Much has happened in the field of labor law since our decision in the Park & Tilford case, especially in regard to the relation between state and federal law. In the Park & Tilford case we felt it necessary indirectly to enforce federal law through our own rule prohibiting concerted activity for an unlawful purpose, since there appeared to be no other way to protect federal policy from union encroachment. Section 8(3) (now §8 (a) (3)) of the federal act prohibited an employer from signing a closed shop agreement with a union that did not represent a majority of his employees, but the board had no authority to proceed against a union bringing pressure on an employer to do what the act prohibited. This reason for our intervention in support of federal policy was removed by the enactment of the Labor Management Relations Act. That statute makes the union conduct itself an unfair labor practice subject to board control: section 8(b)(2) makes it an unfair labor practice to attempt to force an employer to violate section 8(a) (3). Thus the board is now fully able to assess the impact of union conduct on the federal policy embodied in 8(a)(3), and to vindicate that policy by proceeding directly against the union.

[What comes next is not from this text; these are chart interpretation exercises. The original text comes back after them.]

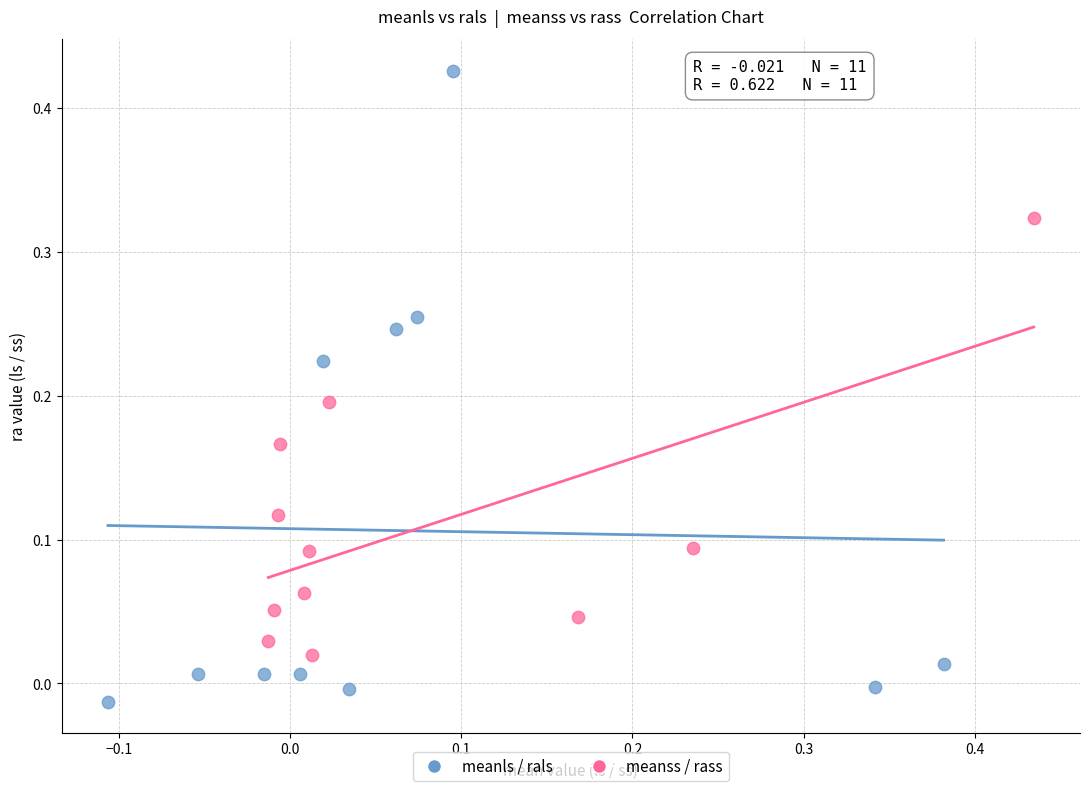

Which series has the widest spread of Y values?

meanls / rals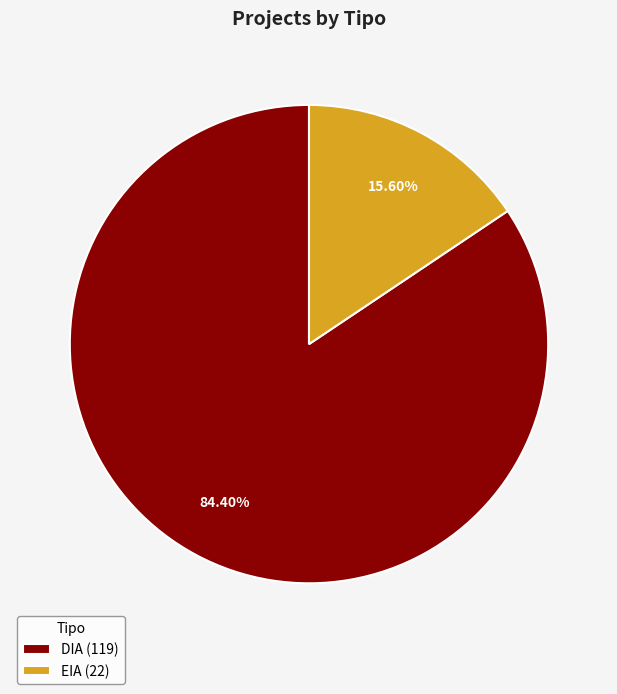

True or false: EIA accounts for 16% of the total.

True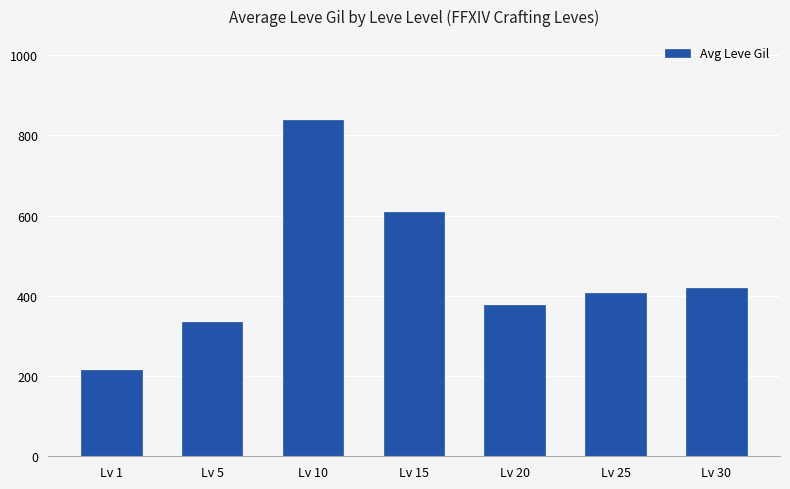

What is the value of the 5th bar from the left?

376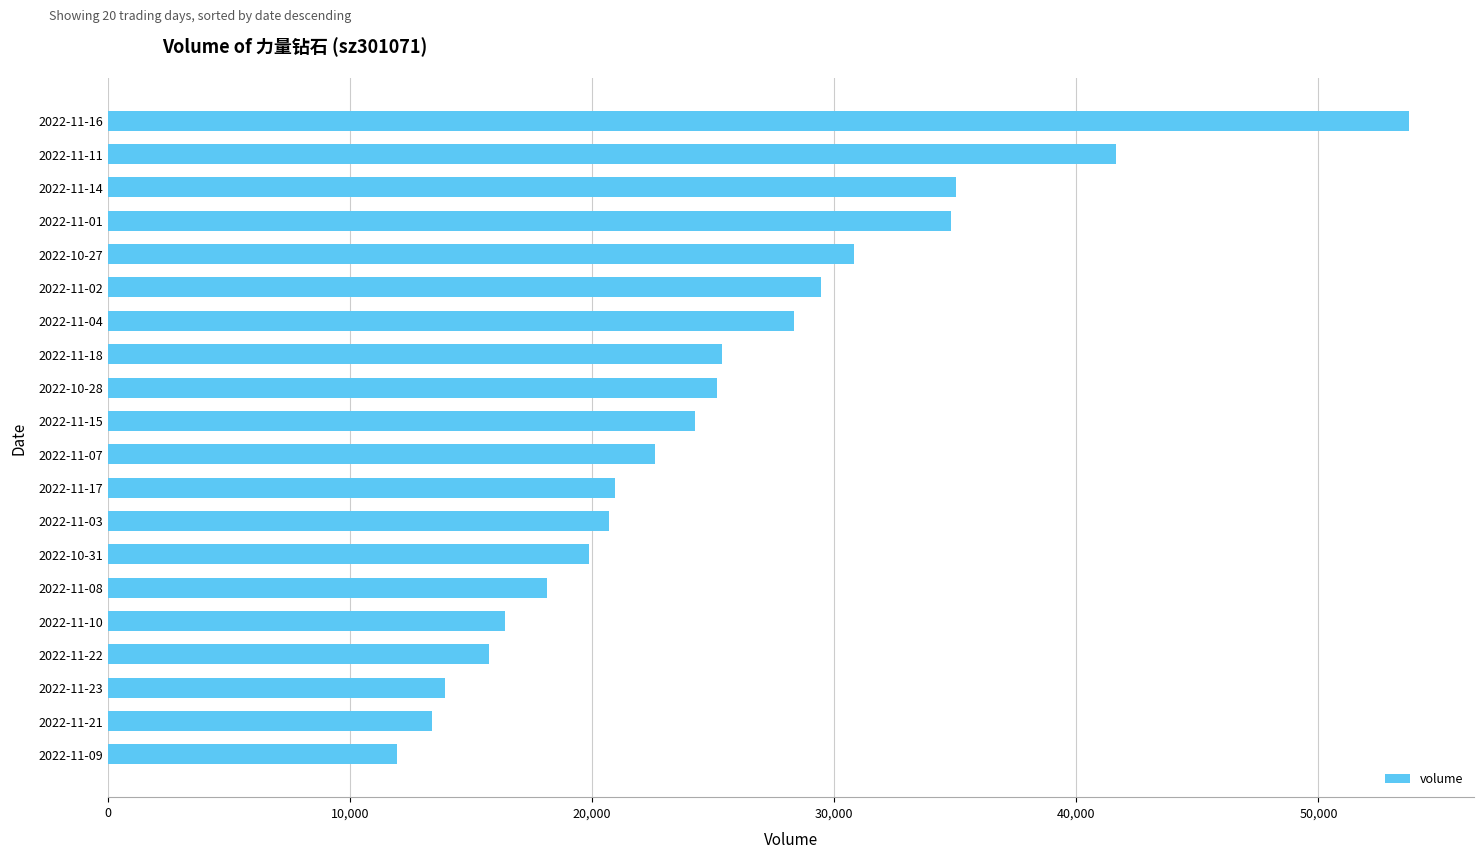

Which has a higher value, 2022-11-08 or 2022-10-27?

2022-10-27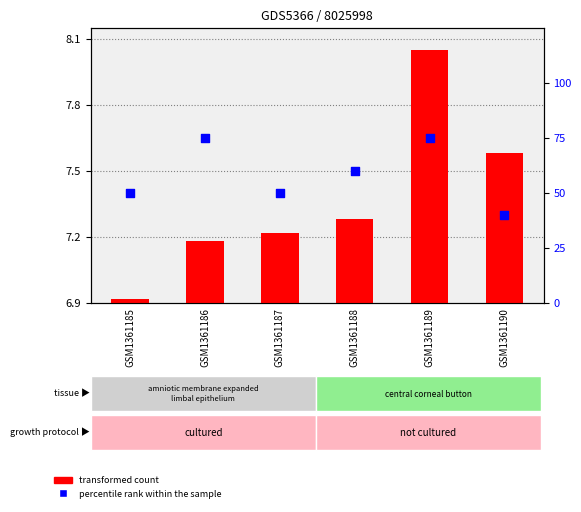

At how many categories does at least one series exceed 23?

6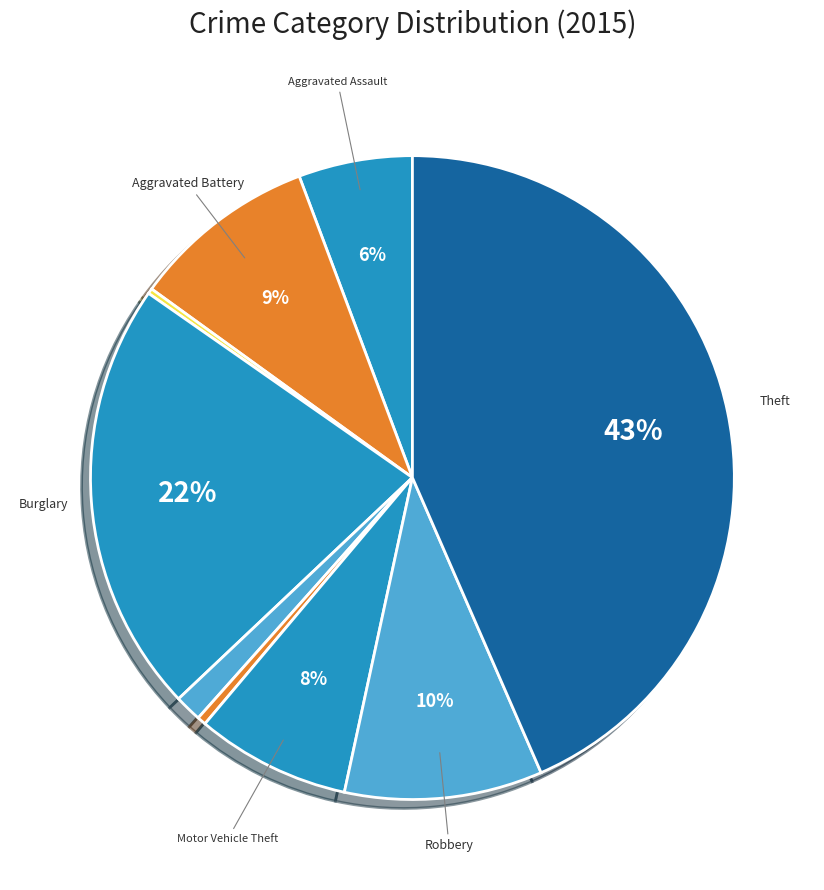

Which slice is the smallest?

Arson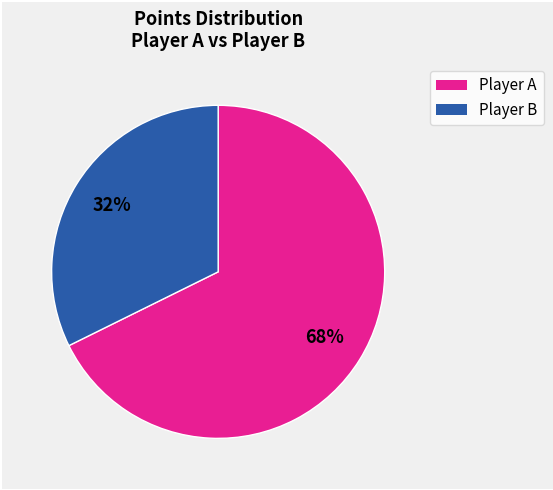

Is there any slice that represents more than half of the pie?

Yes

Furthermore, decisions of the United States Supreme Court since the Park & Tilford case, notably Garner v. Teamsters Union, 346 U.S. 485 [74 S.Ct. 161, 98 L.Ed. 228], and Weber v. Anheuser-Busch, Inc., 348 U.S. 468 [75 S.Ct. 480, 99 L.Ed. 546], have made it clear that the definition and vindication of rights created by the federal act rest exclusively with the National Labor Relations Board. As Mr. Justice Carter pointed out in the earlier dissent in the present case, the board is an integral part of the federal law, and that law is not intended to apply when the board is not present. (45 Cal.2d at 668.) Congress has not created abstract rights to be free from unfair labor practices; it has created rights whose scope and nature depend on board definition. Federal policy does not require vindication in state tribunals. On the contrary, it requires that they not conflict with board action by attempting to enforce federal rights either directly, or indirectly by purporting to incorporate them into state law. Thus the very reasons that preclude us from giving injunc-tive relief for the violation of federal rights indicate that, assuming we could give damages, we should not do so if we *625are intelligently to apply our own unlawful purpose doctrine. In no meaningful sense is the purpose unlawful.
The object of defendants’ conduct in the present case is unlawful only if we look to federal law to characterize it as such. From what has been said, it is clear that there is no reason to do so. The policy establishing the lawfulness of the purpose under state law is as valid now as it was when this court decided the McKay, Shafer, and C. S. Smith cases. They should not be overruled.
Gibson, C. J., and Carter, J., concurred.
Appellants’ petition for a rehearing was denied February 13, 1958. Gibson, C. J., Carter, J., and Traynor, J., were of the opinion that the petition should be granted.